Whilst thus comfortably and happily occupied, a stranger appeared in the room, who turned out to be Martin Chuzzlewit, for whom he was waiting. On becoming friends a bowl of punch was ordered which in due course came “hot and strong,” and “after drinking to each other in the steaming mixture they became quite confidential.” When the time came to depart, Tom settled his bill and Martin paid for the punch, and, “having wrapped themselves up, to the extent of their respective means, they went out together to the front door, where Mr. Pecksniff’s property stopped the way,” and started on their way back.

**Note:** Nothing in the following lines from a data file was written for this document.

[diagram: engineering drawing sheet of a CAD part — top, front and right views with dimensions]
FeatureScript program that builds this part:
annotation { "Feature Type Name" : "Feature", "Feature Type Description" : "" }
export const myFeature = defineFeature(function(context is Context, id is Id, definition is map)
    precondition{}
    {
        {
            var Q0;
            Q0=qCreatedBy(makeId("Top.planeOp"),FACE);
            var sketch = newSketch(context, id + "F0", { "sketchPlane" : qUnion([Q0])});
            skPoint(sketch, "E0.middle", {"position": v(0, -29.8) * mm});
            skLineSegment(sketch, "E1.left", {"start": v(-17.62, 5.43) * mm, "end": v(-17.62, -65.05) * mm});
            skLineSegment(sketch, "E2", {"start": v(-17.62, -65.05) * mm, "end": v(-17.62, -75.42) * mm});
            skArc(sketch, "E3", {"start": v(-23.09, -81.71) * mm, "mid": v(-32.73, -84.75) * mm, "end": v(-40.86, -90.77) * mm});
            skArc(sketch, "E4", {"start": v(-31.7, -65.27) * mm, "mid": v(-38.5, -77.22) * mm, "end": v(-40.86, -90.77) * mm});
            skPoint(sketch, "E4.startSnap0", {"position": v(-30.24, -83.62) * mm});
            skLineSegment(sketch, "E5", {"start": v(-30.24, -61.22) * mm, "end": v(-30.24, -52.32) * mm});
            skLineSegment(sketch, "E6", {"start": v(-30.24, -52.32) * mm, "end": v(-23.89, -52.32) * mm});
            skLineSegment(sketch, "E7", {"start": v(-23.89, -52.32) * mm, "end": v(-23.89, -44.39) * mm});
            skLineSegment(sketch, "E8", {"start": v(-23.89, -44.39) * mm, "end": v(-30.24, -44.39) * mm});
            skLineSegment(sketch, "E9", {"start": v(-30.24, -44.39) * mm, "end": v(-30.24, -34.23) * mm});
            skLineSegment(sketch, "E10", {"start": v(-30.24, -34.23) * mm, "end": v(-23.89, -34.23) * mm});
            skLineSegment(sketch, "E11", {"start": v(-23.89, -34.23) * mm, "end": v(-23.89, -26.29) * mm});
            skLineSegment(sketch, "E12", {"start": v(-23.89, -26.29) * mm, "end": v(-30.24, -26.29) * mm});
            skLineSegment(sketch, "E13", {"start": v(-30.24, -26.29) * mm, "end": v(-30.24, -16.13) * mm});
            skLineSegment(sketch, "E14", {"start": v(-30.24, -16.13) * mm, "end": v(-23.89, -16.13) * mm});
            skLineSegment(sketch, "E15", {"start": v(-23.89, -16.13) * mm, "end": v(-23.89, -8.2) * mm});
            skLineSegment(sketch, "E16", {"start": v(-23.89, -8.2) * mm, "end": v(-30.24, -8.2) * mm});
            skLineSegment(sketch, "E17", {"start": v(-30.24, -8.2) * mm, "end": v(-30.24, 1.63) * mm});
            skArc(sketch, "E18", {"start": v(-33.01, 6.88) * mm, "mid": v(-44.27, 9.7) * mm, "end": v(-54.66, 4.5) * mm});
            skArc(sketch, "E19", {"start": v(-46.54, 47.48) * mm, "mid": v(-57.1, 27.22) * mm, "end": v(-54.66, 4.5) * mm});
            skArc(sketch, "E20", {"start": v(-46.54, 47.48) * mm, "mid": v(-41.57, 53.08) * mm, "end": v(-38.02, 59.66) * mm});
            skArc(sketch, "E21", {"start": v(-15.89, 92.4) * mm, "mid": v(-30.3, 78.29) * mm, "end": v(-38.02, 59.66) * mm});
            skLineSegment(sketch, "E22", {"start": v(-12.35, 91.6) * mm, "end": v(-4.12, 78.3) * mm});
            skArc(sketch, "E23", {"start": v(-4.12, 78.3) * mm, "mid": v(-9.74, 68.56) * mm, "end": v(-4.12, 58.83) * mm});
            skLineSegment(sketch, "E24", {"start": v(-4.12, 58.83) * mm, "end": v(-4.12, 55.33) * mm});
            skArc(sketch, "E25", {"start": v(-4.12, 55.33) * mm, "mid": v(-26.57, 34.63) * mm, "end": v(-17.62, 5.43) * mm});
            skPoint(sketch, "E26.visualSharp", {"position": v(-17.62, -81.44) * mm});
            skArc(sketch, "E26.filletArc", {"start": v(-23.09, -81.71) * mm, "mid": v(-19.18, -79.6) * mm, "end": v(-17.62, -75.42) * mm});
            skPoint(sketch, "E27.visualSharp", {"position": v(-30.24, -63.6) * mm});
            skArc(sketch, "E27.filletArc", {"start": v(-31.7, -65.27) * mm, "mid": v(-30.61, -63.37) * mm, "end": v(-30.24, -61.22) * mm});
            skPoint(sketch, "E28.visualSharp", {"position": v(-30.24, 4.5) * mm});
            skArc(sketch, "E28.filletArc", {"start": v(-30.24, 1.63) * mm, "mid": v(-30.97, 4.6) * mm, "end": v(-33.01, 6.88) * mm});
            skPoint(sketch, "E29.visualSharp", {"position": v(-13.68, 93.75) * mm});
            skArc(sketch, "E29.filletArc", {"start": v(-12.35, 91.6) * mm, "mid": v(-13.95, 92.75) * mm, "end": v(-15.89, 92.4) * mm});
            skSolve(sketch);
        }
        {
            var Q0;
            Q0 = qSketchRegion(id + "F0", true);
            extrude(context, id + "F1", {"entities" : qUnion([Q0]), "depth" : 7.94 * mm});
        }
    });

Dickens makes no mention of the inn where this meeting took place, but H. Snowden Ward identified it as the old George Hotel in the High Street. We cannot vouch for the accuracy of this, although we are not inclined to dispute it. It may have been the inn Dickens had in his mind’s eye, but it must have been a recollection of an earlier visit to Salisbury, for at the time he was writing Martin Chuzzlewit the George had lost its licence and would have been unable to supply the “jug of most stupendous Wiltshire beer” or the bowl of hot strong punch with which Tom Pinch and Martin regaled themselves. It may be the waiter sent for it as is done to-day. However, if the assumption that this is the tavern where the two met draws visitors to it, there can be no regrets, for it is surely one of the most ancient hostelries in the country. It dates back to 1320 and retains its fine Gothic arches of oak, its timbered roofs and ceilings, its massive oak supports to the cross-beams in several rooms, its splendid example of an oak Jacobean staircase, its four-poster bedsteads, old fire-places, and ancient furniture. In one of the rooms there is also a portion of a very ancient wall of Roman bricks in herringbone work, where in 1869 were found Roman coins, some of which are to be seen in the hotel to-day.